DUNEDIN, Fla. - A boat listing astern on land usually brings bad news. The ground beneath it in Dunedin gave way, taking parts of two houses with it. Sinkholes happen in Florida, most of which sits on a bed of limestone, with a layer of soil, sand or clay on top of it. When it rains...

David Brown: "It percolates down through the soil column."  

David Brown is a geologist. And he explains how water gets into the limestone, and over hundreds or thousand of years, slowly dissolves it away, creating cavities underground.

David Brown: "A house is placed at land surface, unsuspecting of some of the cavities that may lie underneath it at depth."

Water pressure helps prop up the land above it. When things dry out...

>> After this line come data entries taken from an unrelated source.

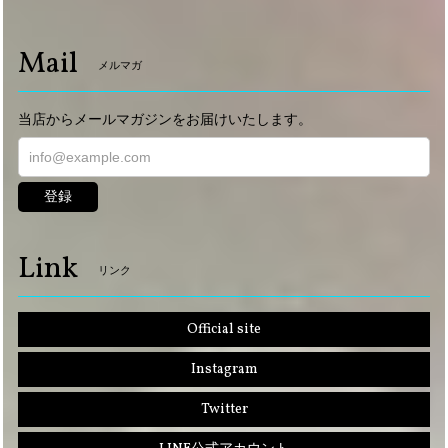
Mail
メルマガ
当店からメールマガジンをお届けいたします。
登録
Link
リンク
Official site
Instagram
Twitter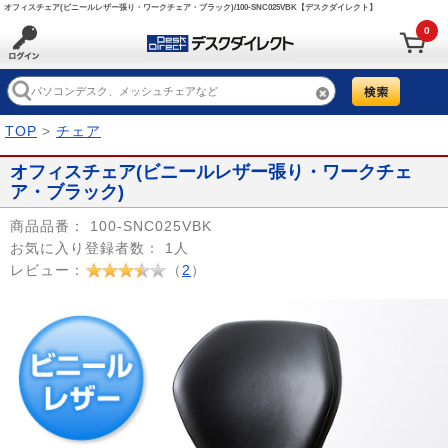
オフィスチェア(ビニールレザー張り・ワークチェア・ブラック)/100-SNC025VBK【デスクダイレクト】
0
TOP
>
チェア
オフィスチェア(ビニールレザー張り・ワークチェ
ア・ブラック)
商品品番：
100-SNC025VBK
お気に入り登録者数：
1人
レビュー：
（
2
）
Prev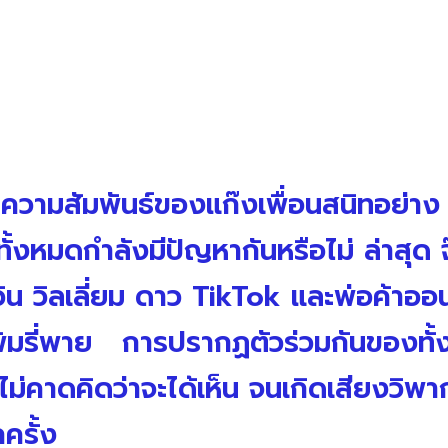
าความสัมพันธ์ของแก๊งเพื่อนสนิทอย่าง 
ทั้งหมดกำลังมีปัญหากันหรือไม่ ล่าสุด 
วิน วิลเลี่ยม ดาว TikTok และพ่อค้าออนไ
รี่พาย การปรากฏตัวร่วมกันของทั้งค
ไม่คาดคิดว่าจะได้เห็น จนเกิดเสียงวิพ
กครั้ง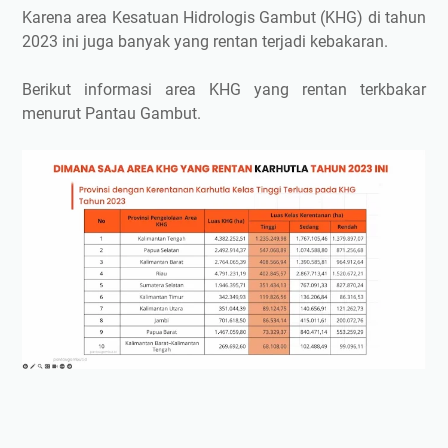
Karena area Kesatuan Hidrologis Gambut (KHG) di tahun
2023 ini juga banyak yang rentan terjadi kebakaran.
Berikut informasi area KHG yang rentan terkbakar
menurut Pantau Gambut.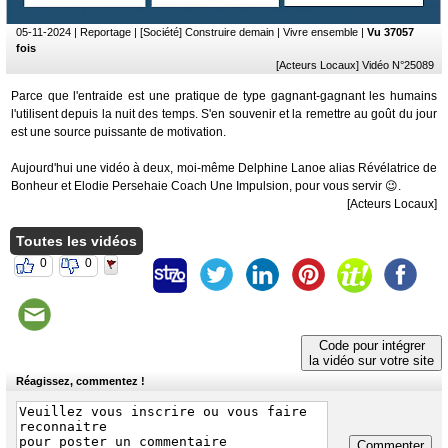
du
groupe
05-11-2024
| Reportage | [Société] Construire demain | Vivre ensemble |
Vu 37057
fois
Blogs
[Acteurs Locaux] Vidéo N°25089
Prémium
Parce que l'entraide est une pratique de type gagnant-gagnant les humains
Inscription
l'utilisent depuis la nuit des temps. S'en souvenir et la remettre au goût du jour
annuaire
est une source puissante de motivation.
pro
Aujourd'hui une vidéo à deux, moi-même Delphine Lanoe alias Révélatrice de
Accès
Bonheur et Elodie Persehaie Coach Une Impulsion, pour vous servir 😉.
éditeur
[Acteurs Locaux]
Toutes les vidéos
0
0
Code pour intégrer
la vidéo sur votre site
Réagissez, commentez !
Commenter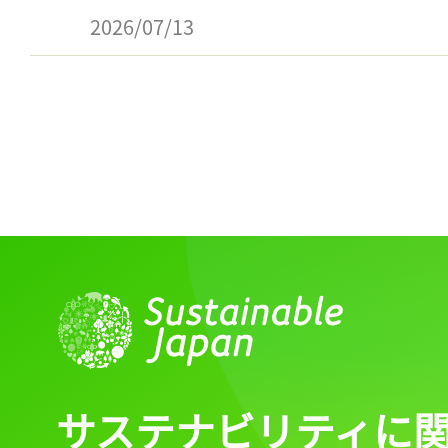
2026/07/13
サステナビリティに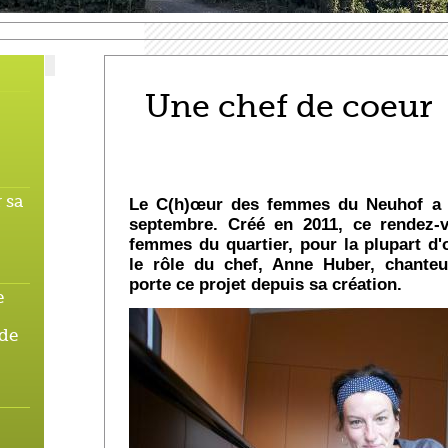
Une chef de coeur
 sa
Le C(h)œur des femmes du Neuhof a fa
septembre. Créé en 2011, ce rendez-v
femmes du quartier, pour la plupart d
le rôle du chef, Anne Huber, chanteu
porte ce projet depuis sa création.
e
 de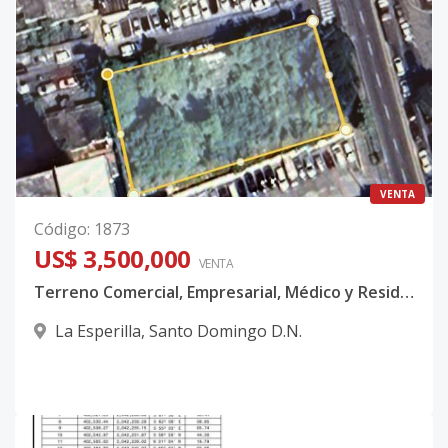
VENTA
Código
:
1873
US$ 3,500,000
VENTA
Terreno Comercial, Empresarial, Médico y Residencial en Venta – 1,445.95 m² | La Esperilla, Santo Domingo
La Esperilla
,
Santo Domingo D.N.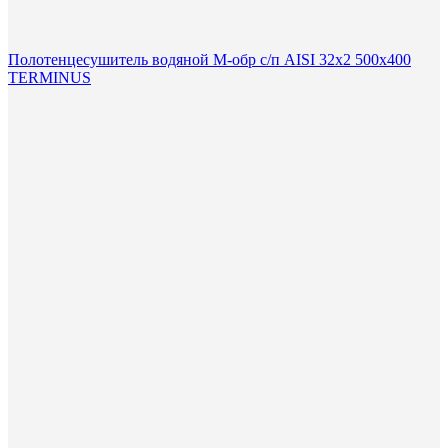
Полотенцесушитель водяной М-обр с/п AISI 32х2 500х400
TERMINUS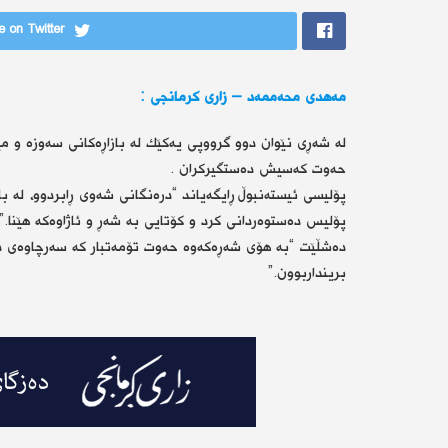
 on Twitter
مەهدی محەممەد – زاری كرمانجی :
حەوت كەسیش دەستگیركران .
پۆلیسی ئیستەنبوڵ ڕایگەیاند “درەنگانی شەوی ڕابردوو، لە با
پۆلیس دەستوەردانی كرد و كۆتایی بە شەڕ و ئاژاوەكە هێنا.”
برینداربوون.”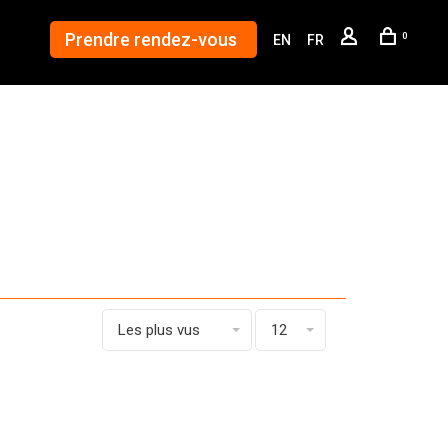
Prendre rendez-vous
0
EN
FR
Les plus vus
12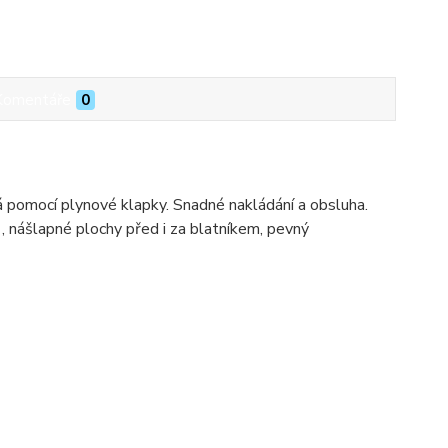
Komentáře
0
á pomocí plynové klapky. Snadné nakládání a obsluha.
, nášlapné plochy před i za blatníkem, pevný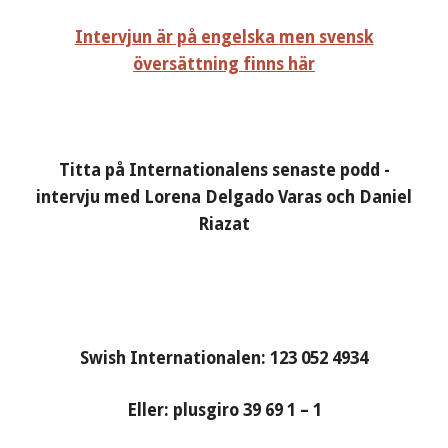
Intervjun är på engelska men svensk
översättning finns här
Titta på Internationalens senaste podd -
intervju med Lorena Delgado Varas och Daniel
Riazat
Swish Internationalen: 123 052 4934
Eller: plusgiro 39 69 1 – 1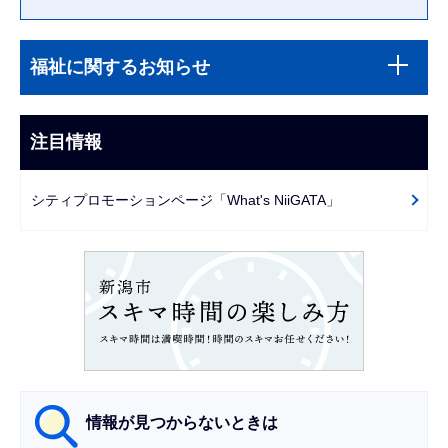
本
サ
文
福祉に関するお知らせ
ブ
こ
ナ
こ
ビ
注目情報
ま
ゲ
で
ー
シティプロモーションページ「What's NiiGATA」
シ
ョ
ン
こ
こ
か
ら
情報が見つからないときは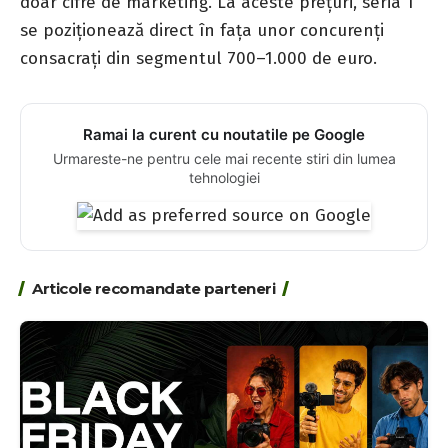
doar cifre de marketing. La aceste prețuri, seria T
se poziționează direct în fața unor concurenți
consacrați din segmentul 700–1.000 de euro.
Ramai la curent cu noutatile pe Google
Urmareste-ne pentru cele mai recente stiri din lumea
tehnologiei
Articole recomandate parteneri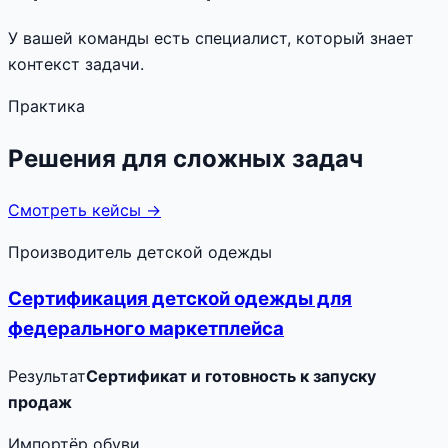
У вашей команды есть специалист, который знает
контекст задачи.
Практика
Решения для сложных задач
Смотреть кейсы →
Производитель детской одежды
Сертификация детской одежды для
федерального маркетплейса
Результат
Сертификат и готовность к запуску
продаж
Импортёр обуви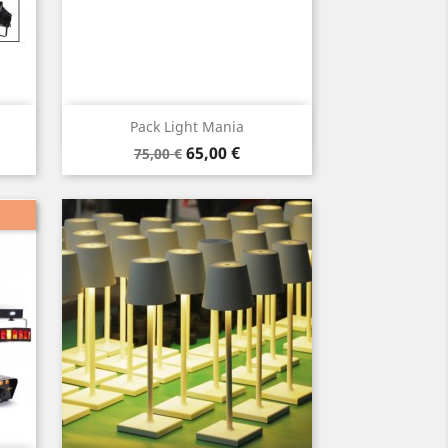
Aperçu rapide

Pack Light Mania
Prix
Prix
65,00 €
75,00 €
de
base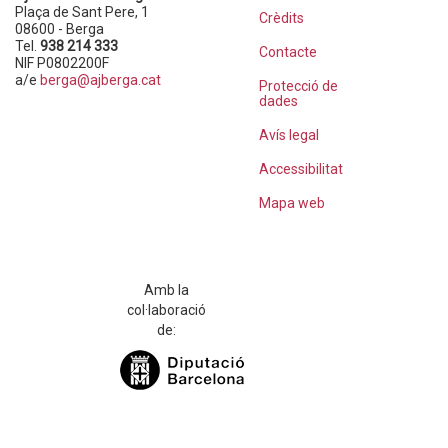
Plaça de Sant Pere, 1
Crèdits
08600 - Berga
Tel.
938 214 333
Contacte
NIF P0802200F
a/e
berga@ajberga.cat
Protecció de
dades
Avís legal
Accessibilitat
Mapa web
Amb la
col·laboració
de: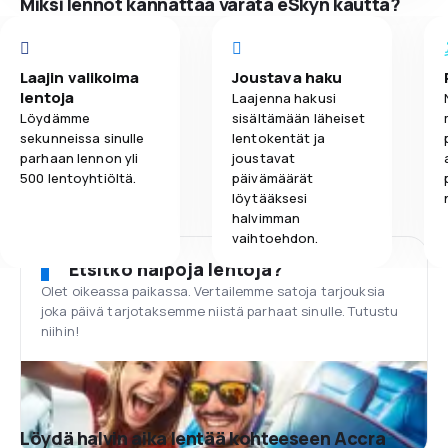
Miksi lennot kannattaa varata eSkyn kautta?
Laajin valikoima
Joustava haku
lentoja
Laajenna hakusi
Löydämme
sisältämään läheiset
sekunneissa sinulle
lentokentät ja
parhaan lennon yli
joustavat
500 lentoyhtiöltä.
päivämäärät
löytääksesi
halvimman
vaihtoehdon.
Etsitkö halpoja lentoja?
Olet oikeassa paikassa. Vertailemme satoja tarjouksia
joka päivä tarjotaksemme niistä parhaat sinulle. Tutustu
niihin!
Löydä halvin aika lentää kohteeseen Accra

David Brown: "Water levels to drop, within this cavity, causing a collapse to occur."

In February, a sinkhole swallowed a man in Seffner. In August, a resort in central Fflorida partially sank into the ground. But we rarely see things like that here. A Florida geological survey map shows the number of reported sinkholes between 1954 and 2004. Dots cover Pinellas, Hillsborough and Polk Counties to our north. But only three appear in Manatee County, seven in Sarasota County, and one in Charlotte County.

David Brown: "Sarasota County our limestone is much deeper."

That's because, Brown says, the layer of clay covering it is hundreds of feet thick in some places – too thick for the rain to reach the limestone.

David Brown: "We're protected in this area by those confining units and the depth of our limestone."

Florence Conlan: "You definitely want to have the coverage for it."

Florence Conlan sells insurance, and says that rates for sinkhole coverage here do factor how few sinkholes we get.

Florence Conlan: "So they'll look within a mile-and-a-half. They'll look within three miles. And they'll see how many occurrances within that geographical area."

And they'll see what geologists see: little chance that the earth will open and swallow your home.  David Brown says that most of the sinkholes we have here come from man – water pipes leaking –  or something we buried settling and causing the land above it to sink down.